La mèche conquérante, le smoking impec, l'œillet écarlate à la boutonnière, Bernard Tapie avait, en 1984, les honneurs de la couverture de Stratégies et d'un titre convoité : celui d'«Homme de l'Année». Sur le cœur, tel un super-héros, une initiale : W comme Wonder, rachetée un franc en 1984. Pour la marque de piles, Tapie jouera les têtes d'affiche en 1986 dans une publicité qui dit toute une époque : entouré de ce que l'on appelait alors les «yuppies» [young urban professionals], tailleurs-pantalons anthracite et épaulettes hyperboliques, Tapie avance, déterminé, imperturbable, tandis que la cohorte de jeunes cadres dynamiques craquent sous la pression. Alors qu'il vient avec le plus grand calme de défoncer un mur pour rejoindre son bureau, une secrétaire transie d'admiration lui sussure : «Mais qu'est-ce qui vous fait marcher ?». «Moi ? Je marche à la Wonder». Le businessman bulldozer revendra les alcalines en 1988 pour 470 millions de francs à l'Américain Ralston...
Tapie et les marques, c'est comme Tapie et les médias : une histoire d'amour-haine. L'homme d'affaire a souvent été décrié pour ses méthodes, jugées prédatrices : depuis 1977, il s'était spécialisé dans la reprise des entreprises en dépôt de bilan. Manufrance, achetée en 1980, Terraillon, rachetée un franc en 1981 et revendue 125 millions de francs en 1986 à l'Américain Measurement Specialities, l'horloger Look, racheté un franc en 1983 et revendue pour 260 millions de francs en 1988 au propriétaire des montres suisses Ebel, La Vie claire, rachetée un franc en 1980 et revendue à Distriborg par le CDR (Consortium de réalisation du Crédit Lyonnais) en 1995, les balances Testut, rachetées un franc en 1983 et revendue par le CDR en 1999 au groupe américano-suisse Mettler Toledo ou encore la marque de tennis Donnay, rachetée un franc en 1988 et revendue 100 millions de francs en 1991 à la région wallonne. Imparable.

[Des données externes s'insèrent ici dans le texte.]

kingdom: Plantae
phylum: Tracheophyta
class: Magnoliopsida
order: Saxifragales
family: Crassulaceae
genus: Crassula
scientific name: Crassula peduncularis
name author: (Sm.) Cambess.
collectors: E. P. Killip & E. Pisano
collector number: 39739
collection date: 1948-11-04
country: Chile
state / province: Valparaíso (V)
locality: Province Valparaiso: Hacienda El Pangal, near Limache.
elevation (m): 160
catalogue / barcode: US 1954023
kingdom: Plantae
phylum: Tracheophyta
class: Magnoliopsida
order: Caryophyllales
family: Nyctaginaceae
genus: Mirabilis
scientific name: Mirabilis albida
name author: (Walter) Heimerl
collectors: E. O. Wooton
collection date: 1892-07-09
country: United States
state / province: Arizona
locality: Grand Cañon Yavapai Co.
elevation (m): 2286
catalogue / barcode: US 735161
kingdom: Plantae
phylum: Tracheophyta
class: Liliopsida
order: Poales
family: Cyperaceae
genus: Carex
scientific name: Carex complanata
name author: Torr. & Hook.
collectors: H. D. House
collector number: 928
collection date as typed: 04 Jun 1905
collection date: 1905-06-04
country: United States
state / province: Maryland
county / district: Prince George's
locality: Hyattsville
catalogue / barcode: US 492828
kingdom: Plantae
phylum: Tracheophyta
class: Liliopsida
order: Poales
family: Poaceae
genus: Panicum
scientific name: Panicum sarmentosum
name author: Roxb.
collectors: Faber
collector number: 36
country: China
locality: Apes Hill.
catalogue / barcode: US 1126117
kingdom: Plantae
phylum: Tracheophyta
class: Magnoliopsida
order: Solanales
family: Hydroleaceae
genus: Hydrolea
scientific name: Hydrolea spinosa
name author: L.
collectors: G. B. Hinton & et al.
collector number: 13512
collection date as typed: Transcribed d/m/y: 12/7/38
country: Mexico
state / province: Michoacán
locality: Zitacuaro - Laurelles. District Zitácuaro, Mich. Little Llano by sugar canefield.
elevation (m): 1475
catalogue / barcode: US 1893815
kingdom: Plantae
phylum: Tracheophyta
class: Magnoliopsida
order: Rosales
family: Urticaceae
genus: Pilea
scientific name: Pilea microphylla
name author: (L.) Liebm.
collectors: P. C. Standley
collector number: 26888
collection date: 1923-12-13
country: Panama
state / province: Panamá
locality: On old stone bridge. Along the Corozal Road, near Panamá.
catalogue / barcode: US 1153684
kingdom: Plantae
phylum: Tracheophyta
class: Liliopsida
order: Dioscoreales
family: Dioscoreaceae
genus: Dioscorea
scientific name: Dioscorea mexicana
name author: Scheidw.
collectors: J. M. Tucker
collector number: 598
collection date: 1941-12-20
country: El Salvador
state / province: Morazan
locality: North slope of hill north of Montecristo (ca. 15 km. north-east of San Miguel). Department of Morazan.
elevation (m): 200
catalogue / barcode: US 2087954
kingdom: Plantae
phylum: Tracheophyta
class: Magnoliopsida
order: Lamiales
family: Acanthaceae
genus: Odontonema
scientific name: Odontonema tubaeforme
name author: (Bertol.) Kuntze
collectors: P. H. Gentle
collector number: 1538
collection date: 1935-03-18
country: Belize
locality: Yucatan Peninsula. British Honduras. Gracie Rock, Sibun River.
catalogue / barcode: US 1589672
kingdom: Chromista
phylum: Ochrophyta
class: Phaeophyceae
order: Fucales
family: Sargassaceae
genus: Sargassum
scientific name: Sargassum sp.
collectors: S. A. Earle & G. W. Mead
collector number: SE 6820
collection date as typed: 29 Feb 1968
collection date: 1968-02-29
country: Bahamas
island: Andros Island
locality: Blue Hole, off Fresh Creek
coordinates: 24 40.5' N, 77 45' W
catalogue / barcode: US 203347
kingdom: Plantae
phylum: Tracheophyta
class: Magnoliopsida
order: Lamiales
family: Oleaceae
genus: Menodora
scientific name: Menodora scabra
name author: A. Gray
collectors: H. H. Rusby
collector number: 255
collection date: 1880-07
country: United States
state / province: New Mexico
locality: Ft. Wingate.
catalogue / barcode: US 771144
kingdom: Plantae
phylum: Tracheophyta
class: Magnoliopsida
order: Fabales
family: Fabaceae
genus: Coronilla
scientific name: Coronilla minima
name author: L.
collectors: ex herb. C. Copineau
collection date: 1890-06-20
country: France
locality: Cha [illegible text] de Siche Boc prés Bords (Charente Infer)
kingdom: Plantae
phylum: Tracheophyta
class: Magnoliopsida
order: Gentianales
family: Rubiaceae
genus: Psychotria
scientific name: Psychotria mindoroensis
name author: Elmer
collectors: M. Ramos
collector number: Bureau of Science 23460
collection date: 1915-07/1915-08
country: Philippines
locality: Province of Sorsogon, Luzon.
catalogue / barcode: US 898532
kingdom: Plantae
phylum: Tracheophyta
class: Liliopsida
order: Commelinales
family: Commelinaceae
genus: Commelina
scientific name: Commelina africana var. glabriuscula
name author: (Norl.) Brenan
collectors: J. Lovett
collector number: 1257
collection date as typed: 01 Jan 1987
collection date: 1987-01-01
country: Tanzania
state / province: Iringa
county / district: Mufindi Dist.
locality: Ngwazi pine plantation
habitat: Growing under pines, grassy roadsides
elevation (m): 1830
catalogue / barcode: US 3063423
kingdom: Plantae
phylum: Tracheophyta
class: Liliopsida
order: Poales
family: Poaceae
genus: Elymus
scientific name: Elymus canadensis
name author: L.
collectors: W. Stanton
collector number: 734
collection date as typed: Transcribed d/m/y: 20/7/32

Autre gros coup de Tapie dans les années 1990 : alors que le buisnessman compte parmi les vingt premières fortunes de France, il se porte acquéreur de l'équipementier sportif Adidas, qui, ringardisé par Nike et Reebok, mord la poussière. «L'affaire de [ma] vie», selon Tapie, qui estime réaliser là le mariage rêvé entre ses deux passions : le sport et le business. Nouveau logo (le triangle à trois bandes vient remplacer l'historique fleur de lotus), restructurations, délocalisations... En 1993, l'entreprise est à nouveau rentable et le groupe est revendu. Avec un gros litige à la clé. L'affaire Adidas/Crédit Lyonnais, opposant, depuis 1992, Bernard Tapie à la banque - qu'il accuse de l'avoir été floué d'une plus-value réalisée à la revente d'environ 400 millions d'euros - était toujours en cours, avec une décision en appel prévue le 6 octobre.
Au-delà du rapport mouvementé entre Tapie et les marques, celle qu'il aura sans doute mieux su promouvoir est sans nul doute la sienne. Une marque «Tapie», synonyme d'ambition décomplexée et de fric-roi, dans une décennie, les années 80, où les best-sellers avaient pour nom Fortune de Paul-Loup Sulitzer, et durant laquelle le businessman publiera, en 1986, un livre au titre sans ambiguïté : Gagner, alors qu'il animait sur TF1 son émission au nom tout aussi assertif : «Ambitions». Toute une époque, qui disparaît avec ce businessman hâbleur et attachant, probablement l'homme d'affaire le plus connu des Français.